I really do hope you will feel some peace as time goes on and this incident gets left in the past, knowing that you did everything right when it counted.
Good luck :thumbup:
Funin, like Cherry I hope this comes out right.... you found yourself in a situation, and dangerous one a that, where you had no control and this hightened your sense of vulnerability which caused you in turn to focus on your disability. Totally understandable but Funin don't be so hard on yourself your only human for gawds sake and a strong one but no one can be strong all the time, cut yourself some slack. Most of us in that situation you found yourself in would have been lucky enough to walk away but you could not. A reminder to us all that you should always count your blessings as far as I'm concerned. I've got no time for materialistic people who take what they have, good health in particular, for granted. Well done Funin for bieng a great example of genuine strength and determination ......you're a star xxxxxxxxx
kiss :kiss: cant imagine how scared you were, i think at some point we are all at fault of thinking we are invinsible
the most recent thing that happened to me that scared and shocked me (i have a back problem) but in no way compares to your frightfull time :upset: now as many of you with back problems will know a wrong twist and you cant move, so i goes in the bath this day thinking nothing of it son was at school dek was at work house phone and mobile were downstairs done it countless times before, washing myself then bang i cant move im stuck in the bath tried shouting at the neighbour they didnt hear so i tried and tried to get up and out but the more i tried the less i could move waited and waited school time came and went the phones were ringing, - the school wondering where i was - they then phoned my friend to pick him up then she came to the house wondering where the hell i was luckily she had a key and hey presto found me stuck in the bath where i had been for 4 hours i learnt my lesson i now wont go in the bath without someone in the house or if needs must make sure the phones are very reachable
hope your confidence comes back real quick :therethere:
I'm back,
I have been reading all the comments and it is so warming to see what people have been writing.

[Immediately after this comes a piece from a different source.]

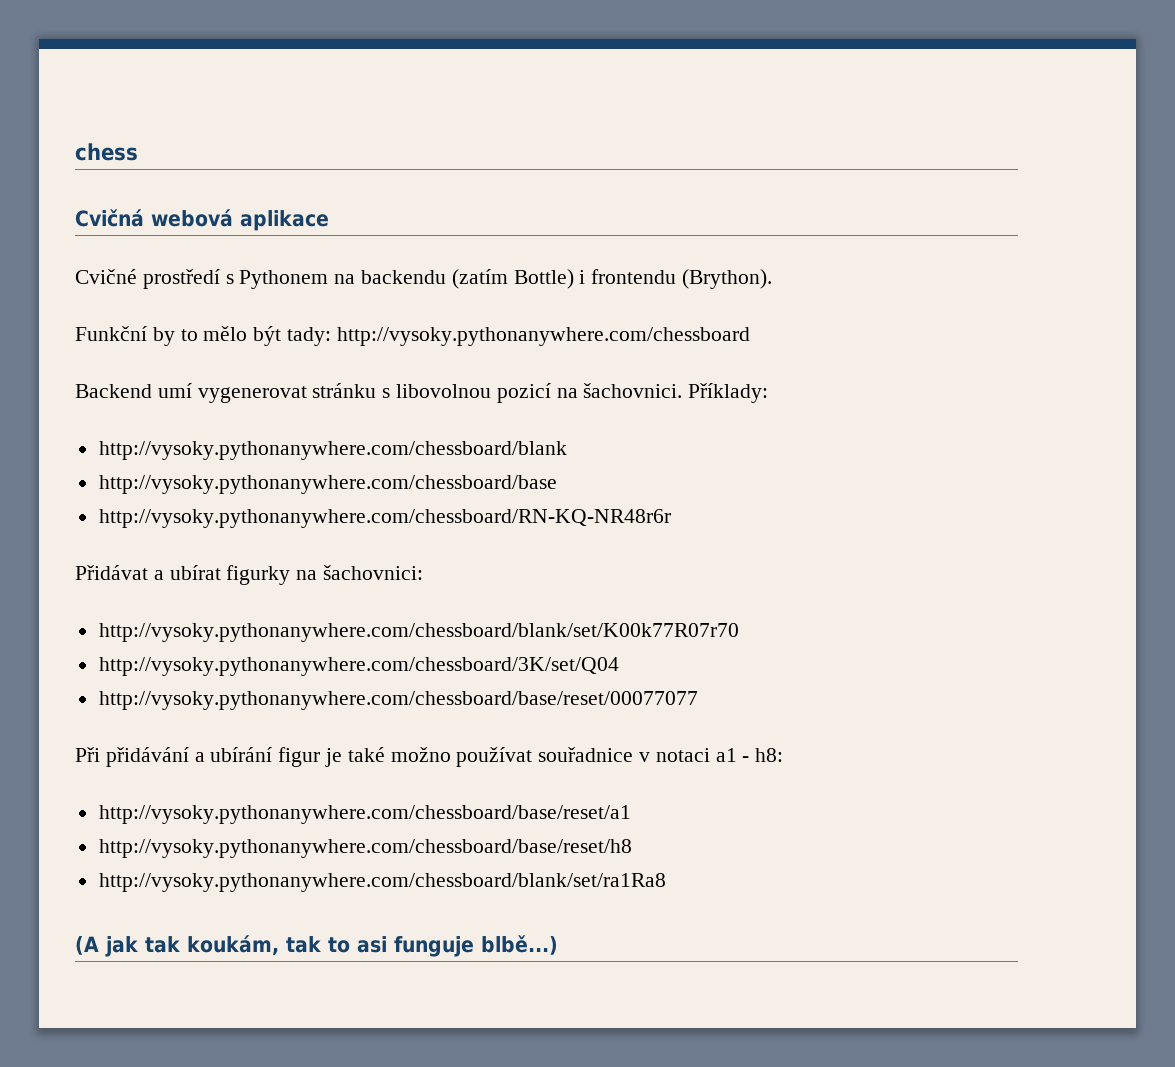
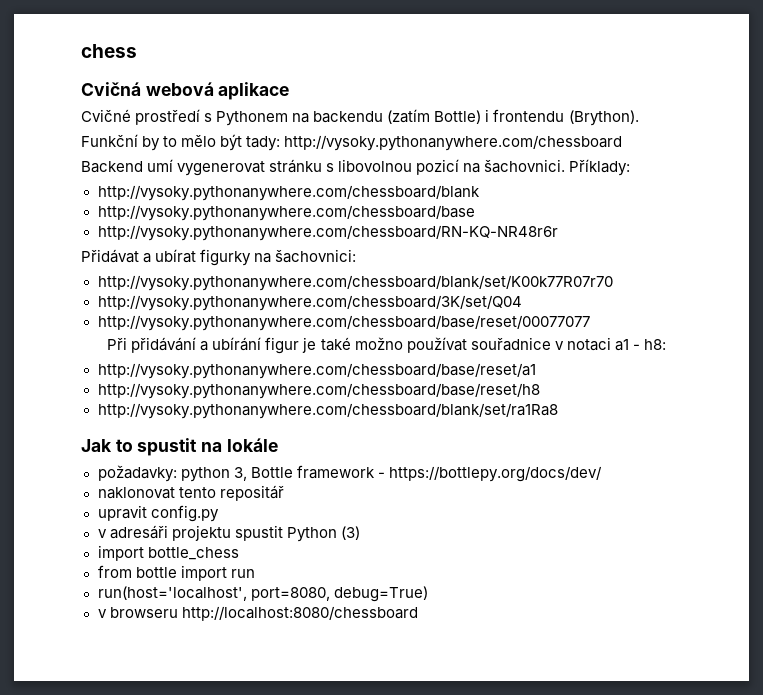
[75,935,558,957] (A jak tak koukám, tak to asi funguje blbě...) -> [81,438,278,456] [97,465,602,482] [97,485,284,501] [97,505,219,522] [97,525,360,542] [97,545,239,561] [97,565,255,581] [97,586,428,602] [97,606,418,621] Jak to spustit na lokále // požadavky: python 3, Bottle framework - https://bottlepy.org/docs/dev/ // naklonovat tento repositář // upravit config.py // v adresáři projektu spustit Python (3) // import bottle_chess // from bottle import run // run(host='localhost', port=8080, debug=True) // v browseru http://localhost:8080/chessboard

Although my pain is still extremely bad from my situation I am starting to get to grips with things and am looking forward to driving my hire car!
Obviously I am still nervous "incase" I break down again, but after such an experience I feel I wouldn't be the only 1, disabled or not.
Voddy - for your information the policeman I spent an hour with was EXTREMELY shaggable .......... just a pity we met in these circumstances!!!!
Thanks to everyone
Love yas all
Hugs and kisses
Funin
xxxxxxxxxxxxxxxxxxxxxxxxxxx
There are times when people feel vunerable to the world around us... making our inabiltiy to do certain things the main focus of our thoughts. Thank goodness your ok and had the sense to do what you did and the help you needed arrived.. times like this when mobiles really are useful!!
Hope your back pain eases soon for you... kiss
well what a way to meet sexy fellas in uniform!!!!
but seriously tho funin, you must have been so worried, maybe someone 'up there' was looking out for you. It all seems to have worked out well in the end. You sound as if you dealt with it all level headedly despite being so panic stricken inside. Good on you hun kiss
I am pleased it all worked out for you, and I hope your confidence comes bounding back very soon, and you are back to your bubbly self very quickly.